What speaks against the abandonment of ApoB as a target were references in the press release that the company would continue to study other formulations with ApoB. This, however, could also be interpreted as boilerplate or even a political move given that ApoB represents one of the five target picks from Alnylam and for that reason alone Tekmira may want to keep it alive at least on paper.
Overall, I am disappointed that the opportunity for TKM-ApoB to provide unequivocal clinical proof-of-concept data of potent gene knockdown with LNP-siRNA in the near-term will be missed. This now falls on the shoulder of Alnylam’s TTR program.

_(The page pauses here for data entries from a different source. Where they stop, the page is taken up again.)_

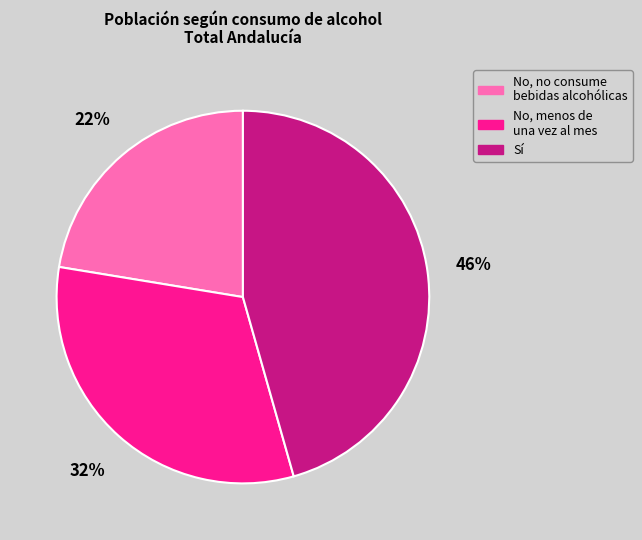

To the nearest percent, what is the average slice percentage?

33%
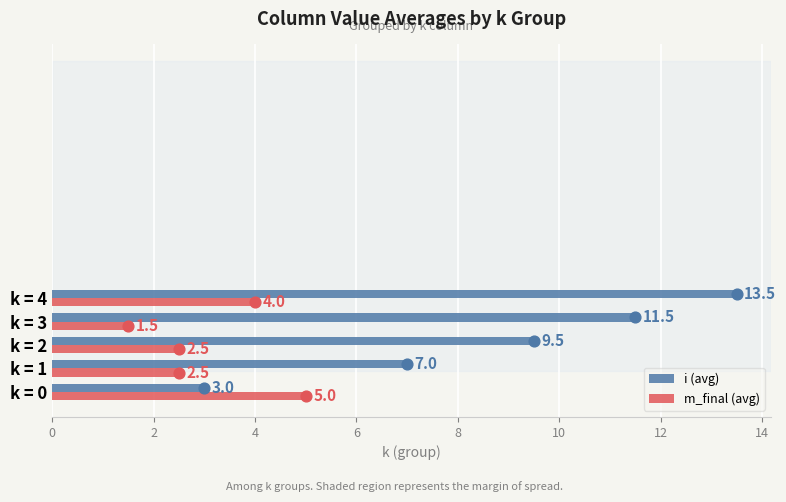

What are all the series names shown in the legend?

i (avg), m_final (avg)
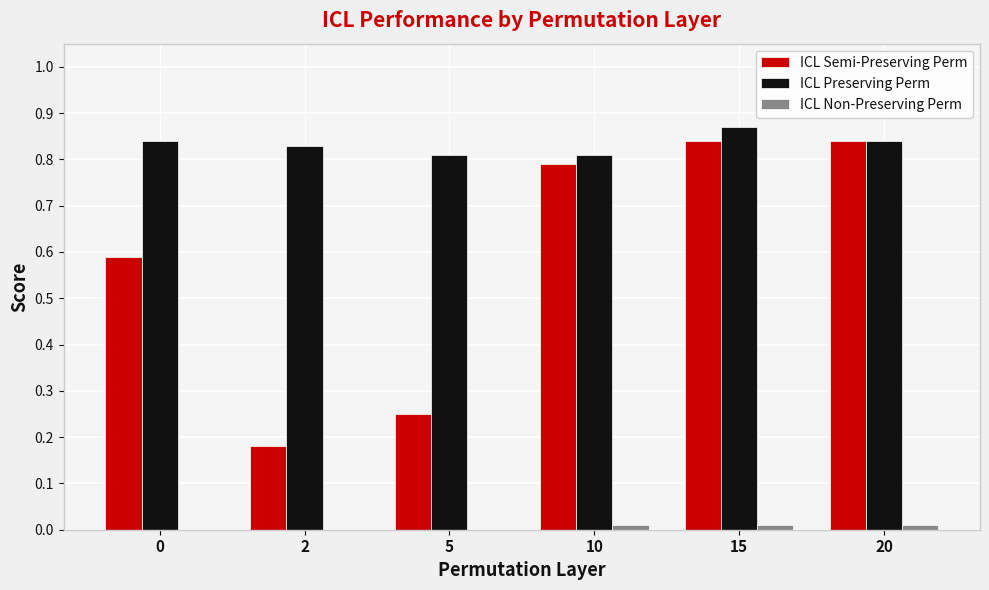

Which series has the largest total across all categories?

ICL Preserving Perm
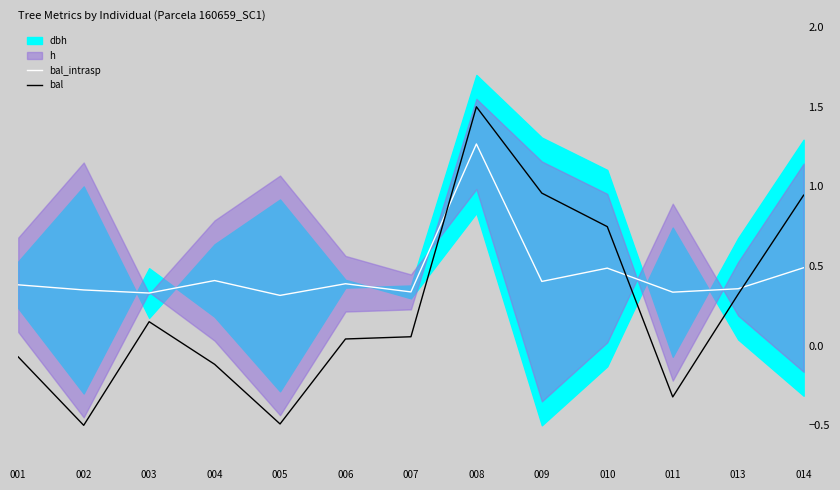

How many values in the bal series exceed 0?

8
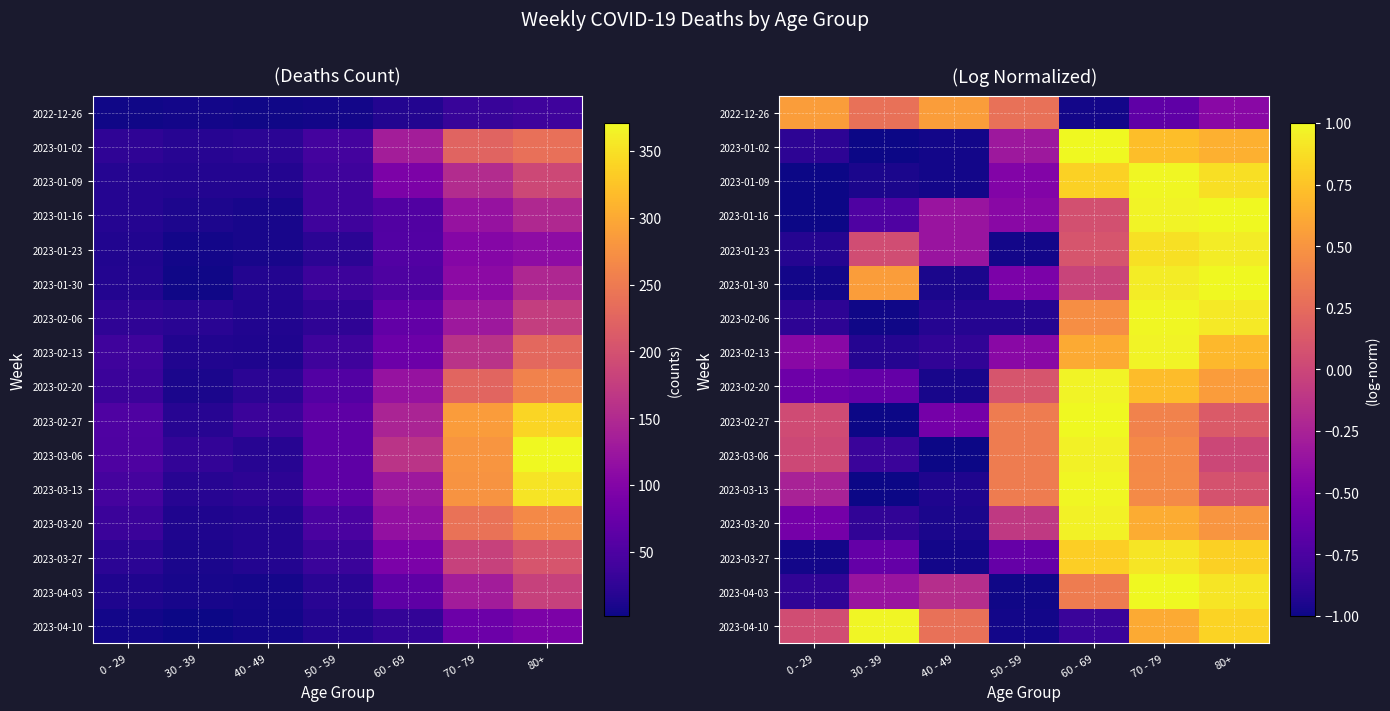

What is the sum of the 2023-01-09 values at 0 - 29 and 60 - 69?

-0.2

While clearly a bearish development, today’s news also provide some reason for optimism. One is that the strategic re-organization should be slightly positive for Tekmira’s finances as the new lead programs will be partly (PLK1- probably Alnylam and possible NCI support newly mentioned) and fully (Ebola) funded by others. Moreover, the company understands the importance of credible public relations by admitting to difficulties and calling disappointments what they are. It is also not pushing programs into the clinic because it is attractive to do so in the short-term: bonuses for the achievement of milestones; a relatively strong share price especially good if management does not intend to be there in the long run and a sale of the company was intended, etc- we’ve seen it all.
Just as RNAi Therapeutics was heating up, today is a humble reminder that in drug development setbacks can crop up when they are least expected. It will be important for the company to provide more clarity on today's development in the coming weeks, at least to the extent that it does not compromise their strategic position in RNAi triggers.